The Company needs to make quarterly profits to satisfy corporate
analysts. The Company needs to produce rising dividends in order to satisfy
shareholders. The employees, however elevated and well rewarded they may be, are
there simply to ensure that the company's needs are met. The modern company is a
bit like the man-eating plant in the spoof version of `The Little Shop of
Horrors'. It is never satisfied, can never be satisfied, and is unconcerned with
the well-being of the humans who work for it or tend to its needs.
In an
utterly misguided attempt to deal with this problem. the rather simple-minded
bureaucrats who run the European Union (and, therefore, our lives) have spent
several decades attempting to control modern companies and turn them into
socially responsible entities.
In this fruitless and destructive
endeavour they have been supported by successive European governments who have
spotted the financial advantages of heaping many of the State's responsibilities
onto corporate structures.
Because very few (if any) bureaucrats or
politicians have any real commercial experience (or, indeed, any experience of
what life is like in the real world) they have done some pretty staggering (and
probably irreversible) damage to the competitiveness of European companies.

* _Exercise data_
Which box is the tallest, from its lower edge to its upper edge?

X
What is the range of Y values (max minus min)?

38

* _Directive_
Decide whether each statement agrees with the passage about the modern company, answering yes or no and quoting the deciding words: (a) Rising dividends are what the company must produce to satisfy shareholders. (b) The modern company is likened to the man-eating plant in a version of "The Little Shop of Horrors". (c) European governments have opposed the efforts of the European Union's bureaucrats to control companies. The material plays no part in this exercise.

* _Task result_
(a) Yes: "The Company needs to produce rising dividends in order to satisfy shareholders."
(b) Yes: "The modern company is a bit like the man-eating plant in the spoof version of `The Little Shop of Horrors'."
(c) No: "they have been supported by successive European governments"